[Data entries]
▼
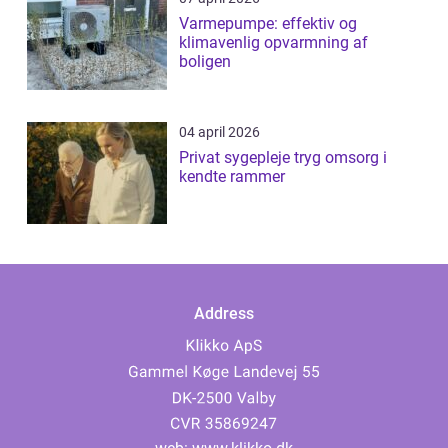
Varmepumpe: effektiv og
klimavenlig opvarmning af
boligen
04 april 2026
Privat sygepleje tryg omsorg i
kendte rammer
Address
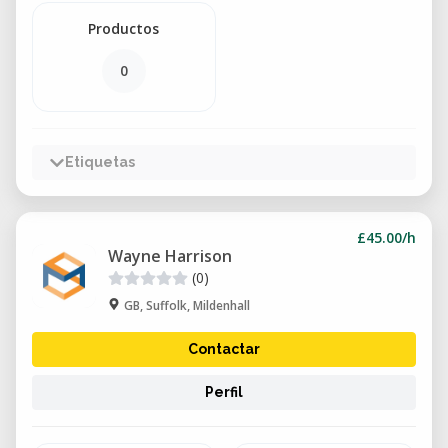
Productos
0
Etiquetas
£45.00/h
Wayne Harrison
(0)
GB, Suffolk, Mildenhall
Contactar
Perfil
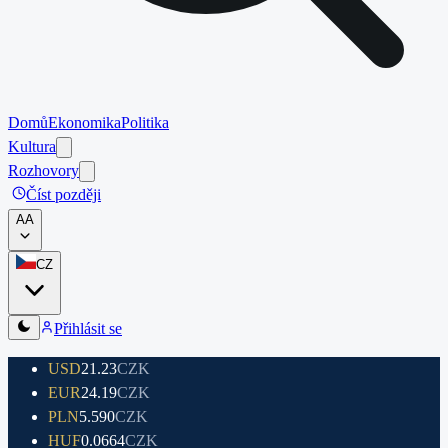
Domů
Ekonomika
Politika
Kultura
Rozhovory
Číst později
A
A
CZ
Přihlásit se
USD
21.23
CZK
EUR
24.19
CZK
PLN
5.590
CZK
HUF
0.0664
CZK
▲
▼
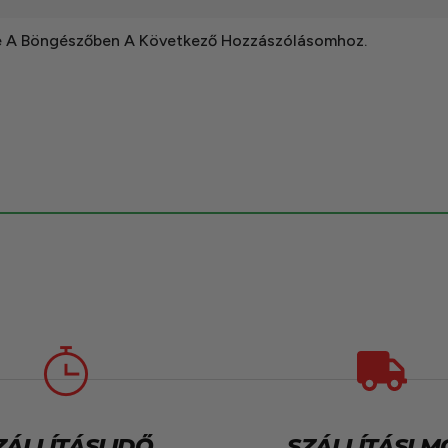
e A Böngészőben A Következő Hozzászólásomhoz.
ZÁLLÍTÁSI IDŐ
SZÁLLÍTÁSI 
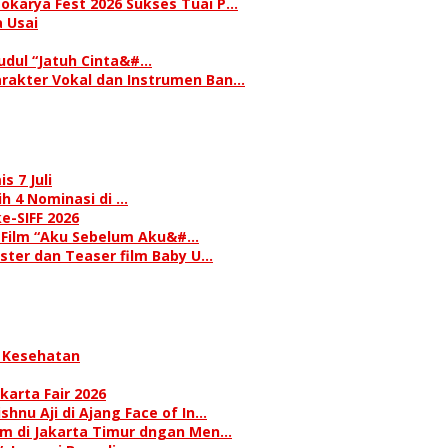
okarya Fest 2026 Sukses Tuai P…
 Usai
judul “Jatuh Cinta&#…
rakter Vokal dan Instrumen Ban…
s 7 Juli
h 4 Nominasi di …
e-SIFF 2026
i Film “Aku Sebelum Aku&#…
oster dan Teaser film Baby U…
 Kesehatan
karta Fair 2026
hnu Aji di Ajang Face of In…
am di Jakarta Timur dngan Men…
▲
- [REQUIRED WORK]:
Please set down, exactly and with no pictures, the lines in the entries above starting at the one holding "ZÁLLÍTÁSI IDŐ" and ending at the one holding "am di Jakarta Timur dngan Men…", ends included.

- [RESULT BELOW]:
ZÁLLÍTÁSI IDŐ
SZÁLLÍTÁSI 
okarya Fest 2026 Sukses Tuai P…
 Usai
judul “Jatuh Cinta&#…
rakter Vokal dan Instrumen Ban…
s 7 Juli
h 4 Nominasi di …
e-SIFF 2026
i Film “Aku Sebelum Aku&#…
oster dan Teaser film Baby U…
 Kesehatan
karta Fair 2026
hnu Aji di Ajang Face of In…
am di Jakarta Timur dngan Men…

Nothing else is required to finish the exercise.